The court underlined the context of the story, and it is worth recalling. In the summer of 2019 over a hundred migrants were dragged to court in a long chain gang out of Roots and charged with damaging public property when they set fire to their own beds at the Safi barracks. The court ignored their claim that the fire they started was the only form of protest the public could be made aware of. In Safi, they were trapped inside a hell hole kept under inhumane conditions that degraded and tortured them. They had no one to speak to about that. They had no means of raising the alarm about their condition. They had no way to bring about any improvement to their detention.
Their suffocation led to their despair. Despair, as they saw it, justified violence.
The court which heard those arguments found them guilty and sent them to prison in Kordin. They were stripped naked and hosed down in the prison courtyard, again a scene out of Roots. They were crowded in cells far beyond the rules, made to sleep on the floor, kept barefoot. Truly horrible.
Journalists working for Times of Malta reported all this and asked the authorities to confirm or deny the information about what was happening behind those bars. The authorities denied. We were all asked to accept that denial on trust. I didn’t.
For months I asked to see for myself the conditions in Safi and Kordin. For months I was ignored and pushed around. Then after a silly incident involving the legendary Terry ta’ Bormla and that Neanderthal Alex Dalli, I was invited to visit Colonel Bloodthirsty at his office in the prison. I wrote about that here.

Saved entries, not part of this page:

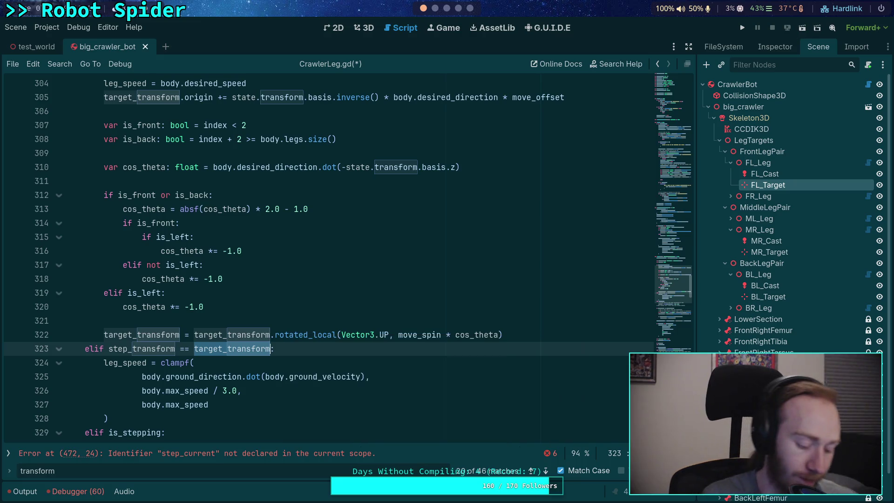
- Replace target_transform on line 323 with Transform3D.IDENTITY, correcting the typo until the error clears
type("Transform")
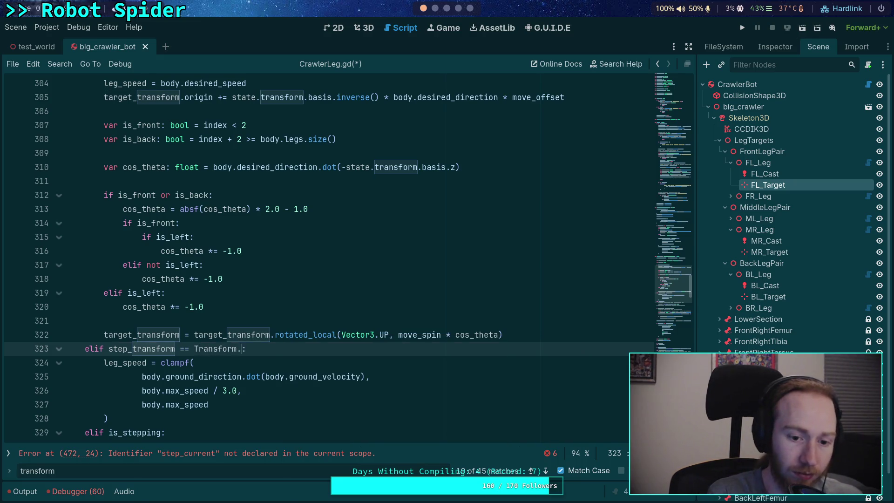
key("BackSpace")
type("3D.IDENTITY")
key("BackSpace")
type("Y")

I could have dropped the matter then but sometimes being stubborn pays off. Sometimes letting things drop is just how you accept the unlawful limits the government imposes on fundamental freedoms. Sometimes dropping an argument and giving in to government oppression is just how you unwittingly expose vulnerable detainees, migrants, and prisoners, to torture and violence at the hands of petty tyrants like Alex Dalli.
Let’s be fair, though. There’s never been a time and there’s never been a government in the history of this country where journalists were allowed access to detention facilities to form their own judgement about detention conditions. The present government was following in a long tradition which, as Judge Toni Abela observed today, has been superseded by Strasbourg rulings that make it clear that free speech can only be restricted based on good sense and reason and in a way that limits as much as possible any encroachment on the right to free expression. Just saying no to journalists wanting to visit prisons and detention centres is not reasonable.

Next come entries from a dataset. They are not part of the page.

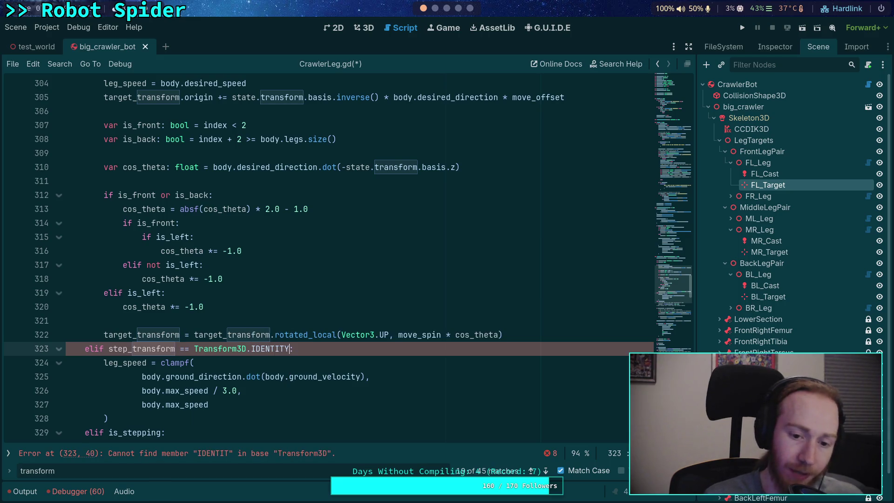
left_click(278, 432)
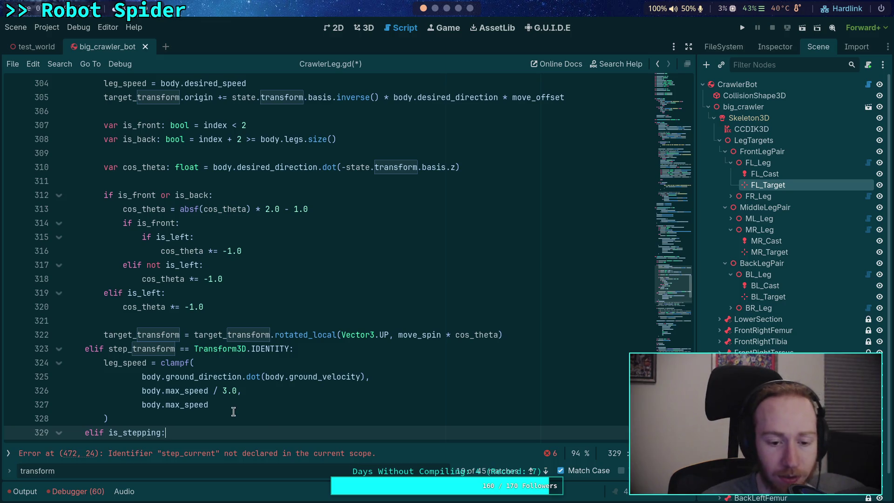
scroll(233, 412, "down", 2)
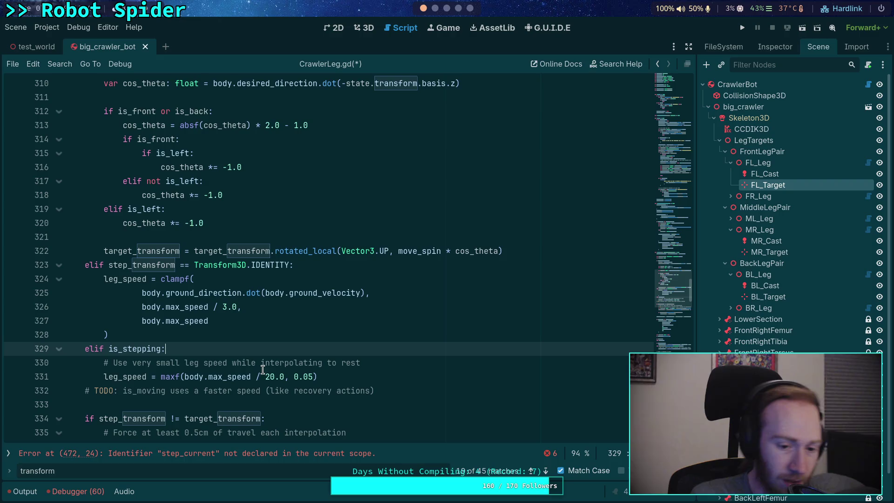
- Insert the comment '# At rest, use ground speed' on a new line after line 323
scroll(321, 376, "up", 2)
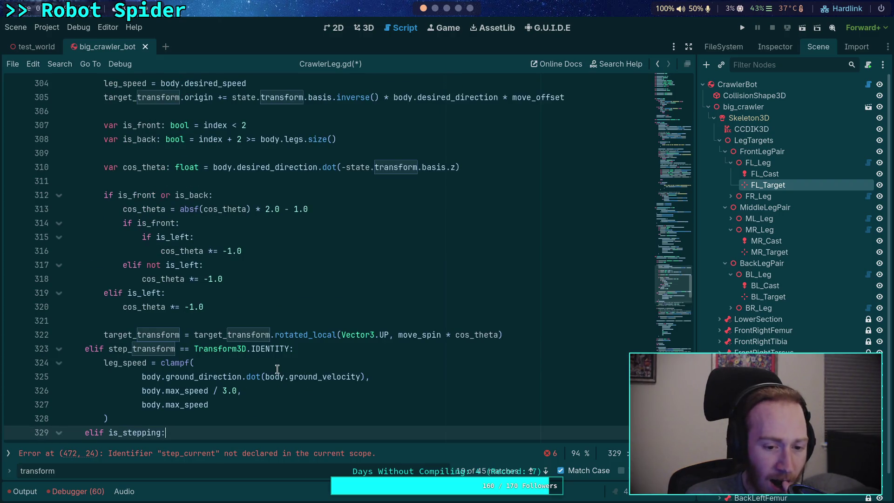
scroll(278, 369, "up", 2)
scroll(256, 372, "down", 4)
scroll(239, 379, "up", 2)
double_click(170, 348)
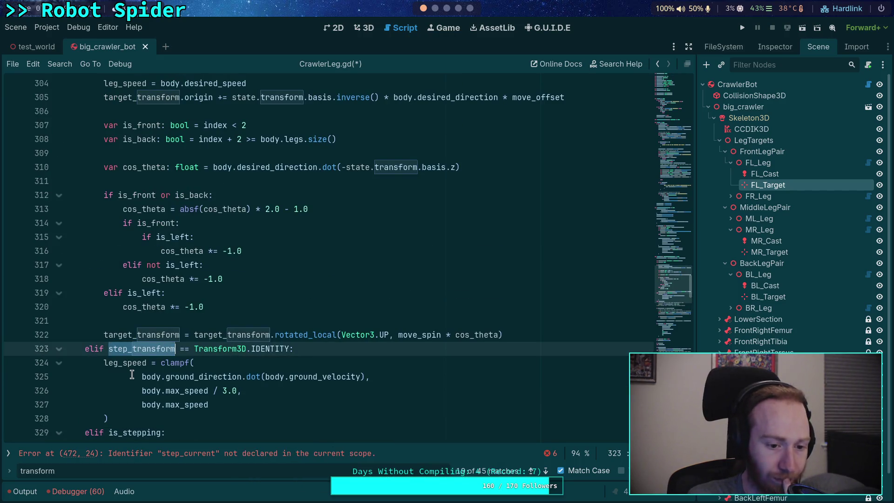
scroll(132, 375, "down", 2)
left_click(326, 268)
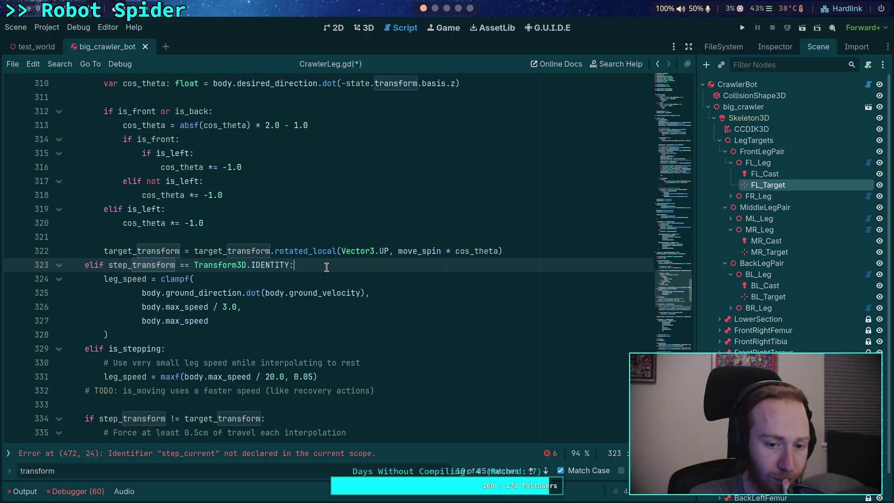
key("Return")
type("# At rest ")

The government now has the choice between implementing changes in its policies to guarantee the freedom of journalists to scrutinise its conduct including with people in its custody or to seek to have today’s ruling overturned after appeal.
I am delighted however that a minor front in the great battle for journalistic freedoms in this country has inched forward if only by a little.
I am grateful to Eve Borg Costanzi, Paul Borg Olivier, and Andrew Borg Cardona who articulated my vague indignation at the government’s behaviour into sound legal argument. I’m only good at starting lawsuits. It’s my patient and able lawyers who fight them for me.
I want to thank Matthew Xuereb and reporters at Times of Malta who first investigated conditions in prison after the 2019 rebellion in Safi and whose work moved me to follow up this case.
I want to thank my sources who shall remain unnamed but who know the risks they took in speaking with me may have – one hopes – led to more than my reporting but have rather eased the pain of a detainee in a way that would have prevented one more suicide.
I want to thank my colleagues at the Aditus Foudantion whose work with detained migrants is inspirational and my colleagues at Repubblika, Occupy Justice, PEN Malta, the Istitut tal-Ġurnalisti Maltin, and the Daphne Caruana Galizia Foundation whose struggle for free journalism this court case is a small part of.
I also want to give thanks to donors to this website who have supported me in this case as with others.
You lose some. But you win some too.